Association for Preservation Technology International:
Throughout Fran’s career as an architectural conservator, visits to architectural libraries and archives provided valuable information about historic building materials and sites. As an emerging professional in New York City, she was a regular patron of Columbia University’s Avery Library. Having access to early photographs, architectural journals and trade catalogs was helpful in understanding the physical evidence that she discovered on historic preservation projects. Archival research yielded information on archaic building materials, decorative painting techniques and construction practices. The recommendations that Fran provided on important projects including the General Electric Building, New York Public Library and the Pension Building were often based on archival research as well as the results of laboratory and field examination of historic building materials.
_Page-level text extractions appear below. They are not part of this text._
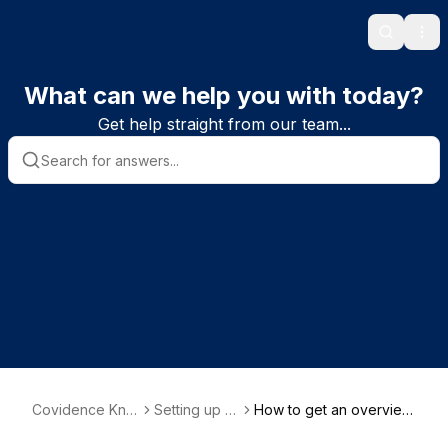
Search
Ope
What can we help you with today?
Get help straight from our team...
Covidence Kno
Setting up a
How to get an overview
wledge Base
review
of progress in your revi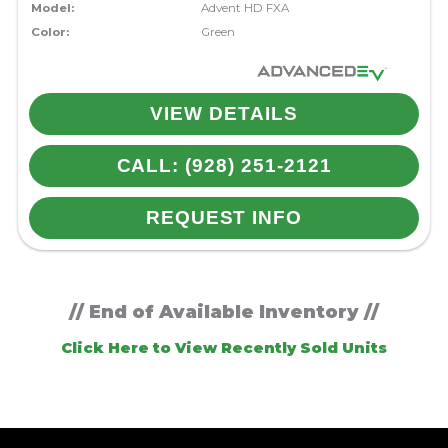
Model:
Advent HD FXA
Color:
Green
VIEW DETAILS
CALL: (928) 251-2121
REQUEST INFO
// End of Available Inventory //
Click Here to View Recently Sold Units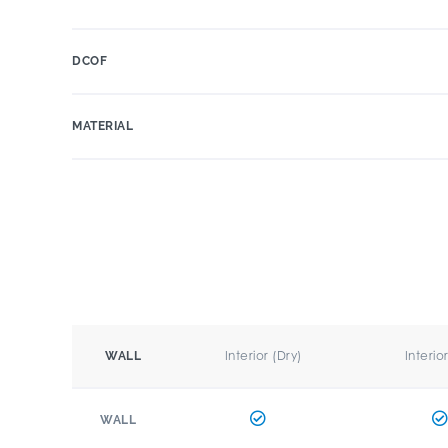
DCOF
MATERIAL
Interior (Dry)
Interio
WALL
WALL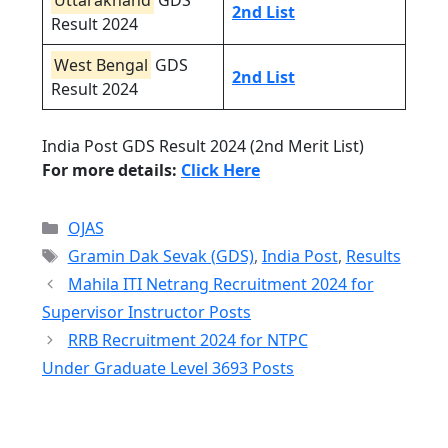
Uttarakhand
GDS
2nd List
Result 2024
West Bengal
GDS
2nd List
Result 2024
India Post GDS Result 2024 (2nd Merit List)
For more details:
Click Here
Categories
OJAS
Tags
Gramin Dak Sevak (GDS)
,
India Post
,
Results
Mahila ITI Netrang Recruitment 2024 for
Supervisor Instructor Posts
RRB Recruitment 2024 for NTPC
Under Graduate Level 3693 Posts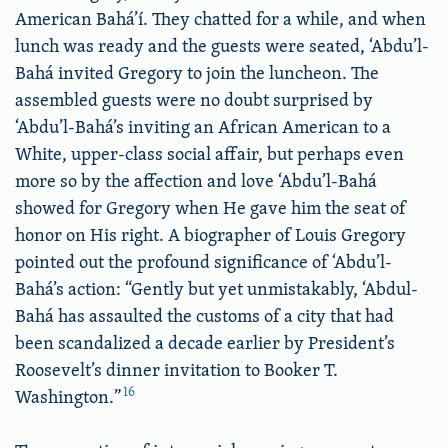
American Bahá’í. They chatted for a while, and when
lunch was ready and the guests were seated, ‘Abdu’l-
Bahá invited Gregory to join the luncheon. The
assembled guests were no doubt surprised by
‘Abdu’l-Bahá’s inviting an African American to a
White, upper-class social affair, but perhaps even
more so by the affection and love ‘Abdu’l-Bahá
showed for Gregory when He gave him the seat of
honor on His right. A biographer of Louis Gregory
pointed out the profound significance of ‘Abdu’l-
Bahá’s action: “Gently but yet unmistakably, ‘Abdul-
Bahá has assaulted the customs of a city that had
been scandalized a decade earlier by President’s
Roosevelt’s dinner invitation to Booker T.
16
Washington.”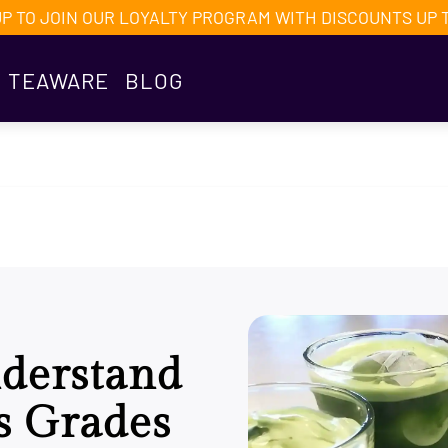
UP TO JOIN OUR LOYALTY PROGRAM WITH DISCOUNTS UP 
TEAWARE
BLOG
derstand
s Grades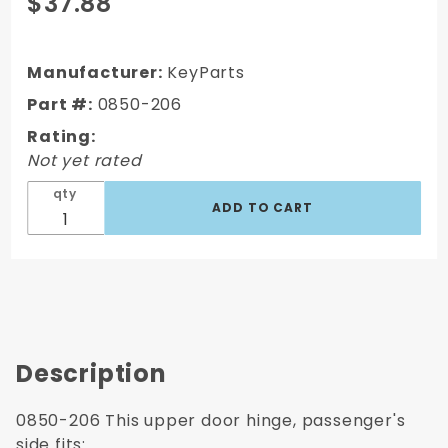
$37.88
1973-1987
GMC Truck
Door Hinge,
Manufacturer:
KeyParts
Upper, RH,
Part #:
0850-206
Passenger's
Rating:
Side
Not yet rated
qty
Description
0850-206 This upper door hinge, passenger's
side fits:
A passion for library and archival research has continued throughout Fran’s career in architectural conservation. In 2007 she accepted a faculty/staff appointment at the University of Texas at Austin’s School of Architecture to teach as well as to work with UT’s Project Management and Construction Services on campus projects. Her shared goal was to update historic buildings on campus while preserving their distinctive elements and character defining features. During her tenure at UT, she made frequent visits to the Architectural and Planning Library and Alexander Archives where she poured through original specifications, early correspondence and remarkable construction photographs. Coupled with the examination and testing of features and finishes, archival research has been a critical component in preserving UT’s historic campus.